Demise of federal revenue sharing seems assured

Federal largest to state and local governments, which might have been used to buoy them in a recession, is drying up. Budget cutters in Congress are snipping away jobs programs, educational assistance, and a variety of new or discretionary social aid programs from the 1981 budget. But the biggest loss to states and cities will be an almost certain cut of $1.7 billion in general revenue sharing.

For the Democrat-controlled Congress and presidency, the goal of a balanced budget has been an opportunity to move against a program they have not been fond of from the start: the eight-year-old system of returning federal tax revenue, with no strings attached, to states, cities, and counties.

The $1.7 billion cut represents the 50 states' share of the $6.8 billion program; the remainder goes to 39,000 localities, and is used to supplement everything from the city's police payroll to the street repair bill. Both President Carter, who inherited revenue sharing from the Nixon-Ford administration, and the Senate Budget Committee are supporting the cut.

Last year, before the budget-balancing rush, Congress almost succeeded in cutting the entire $2.3 billion states' share. President Carter, however, at that time announced he was committed to preserving it.

Because many states pass their share directly along to the cities, the entire government lobby is concerned with the issue. This includes the US Conference of Mayors, the National League of Cities, the National Governors' Association, the National Conference of State Legislatures, the Council of State Governments, and the National Association of Counties. These groups consistently rank revenue sharing as the most important development in their relations with the federal government in the last 20 years.

The tug of war, then, gets to the very heart of the US federal system, the sharing of power among the central and the state governments. Revenue sharing was part of President Nixon's program of "decentralization." Its demise would be a victory for "centralists."
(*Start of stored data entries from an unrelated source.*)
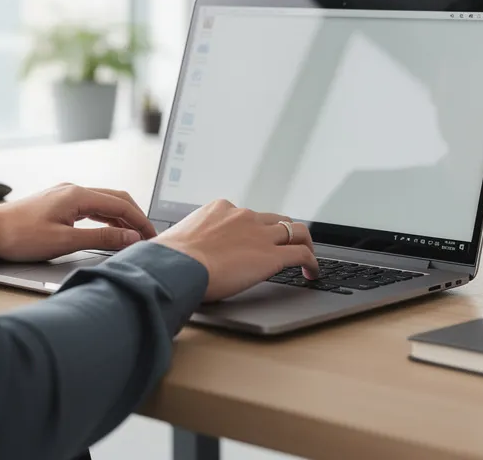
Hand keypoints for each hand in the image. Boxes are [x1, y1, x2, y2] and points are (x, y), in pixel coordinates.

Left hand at [0, 183, 156, 261]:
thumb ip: (101, 239)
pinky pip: (90, 207)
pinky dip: (105, 219)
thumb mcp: (65, 241)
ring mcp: (64, 195)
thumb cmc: (19, 236)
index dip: (141, 222)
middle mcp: (73, 190)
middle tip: (148, 236)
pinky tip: (109, 231)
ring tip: (133, 236)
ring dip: (121, 218)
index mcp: (78, 195)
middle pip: (116, 199)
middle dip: (135, 217)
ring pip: (103, 203)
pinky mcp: (57, 204)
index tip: (153, 237)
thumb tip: (129, 237)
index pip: (122, 205)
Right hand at [154, 199, 318, 301]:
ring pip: (295, 230)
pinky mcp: (271, 255)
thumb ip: (188, 241)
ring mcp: (259, 234)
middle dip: (283, 232)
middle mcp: (243, 216)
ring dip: (304, 243)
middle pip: (275, 219)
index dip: (255, 229)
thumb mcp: (178, 239)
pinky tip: (312, 272)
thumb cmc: (169, 258)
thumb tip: (179, 253)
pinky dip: (312, 262)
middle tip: (287, 245)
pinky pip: (302, 254)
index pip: (246, 215)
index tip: (255, 240)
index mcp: (220, 209)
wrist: (177, 266)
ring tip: (308, 257)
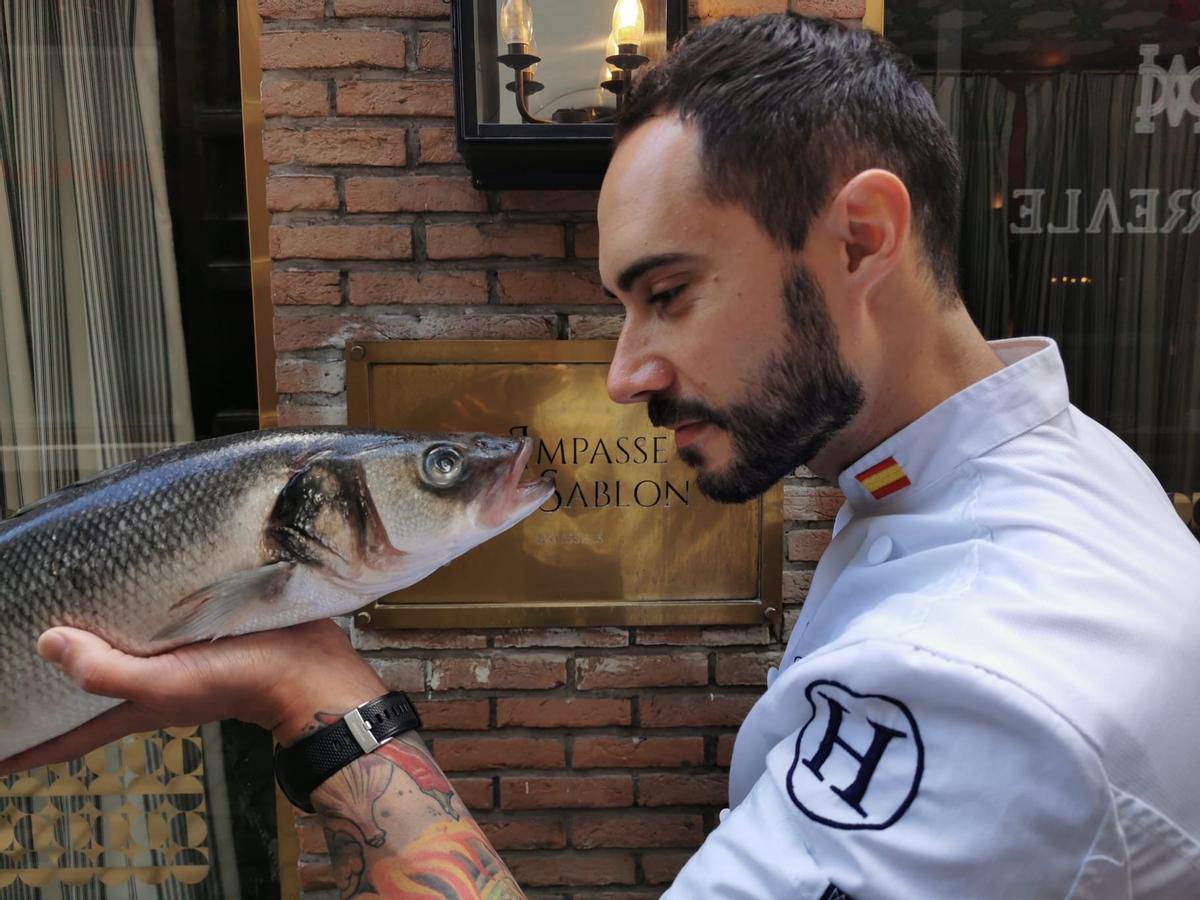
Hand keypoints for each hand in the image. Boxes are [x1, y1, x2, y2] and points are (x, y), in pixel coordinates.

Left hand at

"Revenue sharing gave state and local officials some degree of judgment over how to spend," says Randy Arndt of the League of Cities. "But if the federal government is going to demand certain things of state and local governments -- like environmental standards or handicapped access standards -- and not share the money to do so, then a confrontation is ahead. State and local governments don't want to be simply "junior feds."

But centralists say they believe revenue sharing is simply a sinkhole through which hard-to-collect federal tax dollars are dropped, with no control from Washington over how they are spent. Centralists point out that states and cities have their own ways of raising money through income, sales, and property taxes. And federal money that is sent back to the states and cities goes to practically every locality, not just to those in need of it, centralists complain.

Federal money being funneled into state coffers also may be responsible for the budget surpluses that a number of states have experienced over the past decade.Congress has been irked that the states have led the charge for a balanced federal budget while they are benefiting from federal revenue sharing.

Although a Republican president was responsible for signing it into law (after congressional modification), two liberal Democratic economists actually brought forth the idea of revenue sharing. Walter Heller, former chairman of the Council of Economic Advisers, proposed revenue sharing in 1957 in an article in the Canadian Tax Journal. The idea was adopted by a task force on intergovernmental relations created by President Johnson and chaired by Joseph Pechman. Revenue sharing, known as the Heller-Pechman plan, was rejected by Mr. Johnson but became part of President Nixon's "new federalism" approach.

Mr. Heller, who describes himself as a "liberal decentralist," told the Monitor in a phone interview that he "really regrets this cut" being advocated by the President and congressional leaders.

"The philosophy behind general revenue sharing was to give the states federal support and then let them exercise their own good judgment," Mr. Heller said. "The money is being put to good use, I believe. And the fact that some states are running budget surpluses is transitory, I think. With the economy in decline, those surpluses could quickly dry up."

Mr. Heller says he finds it ironic that the state's portion of revenue sharing is being axed when the original concept was for the states to be the sole recipients. He says he does not believe the cut will "bring any state to its knees," but it may cause a state to tighten up its own aid in areas such as higher education.

"I'm not one of those who says there shouldn't be any budget cuts," Mr. Heller said. "I think there could be cuts in the categorical aid areas. But I personally think this is the wrong way to go."

A $500 million "transitory aid" program has been advanced by the President to assist those cities that have a tradition of relying on their state government to pass through revenue sharing to them.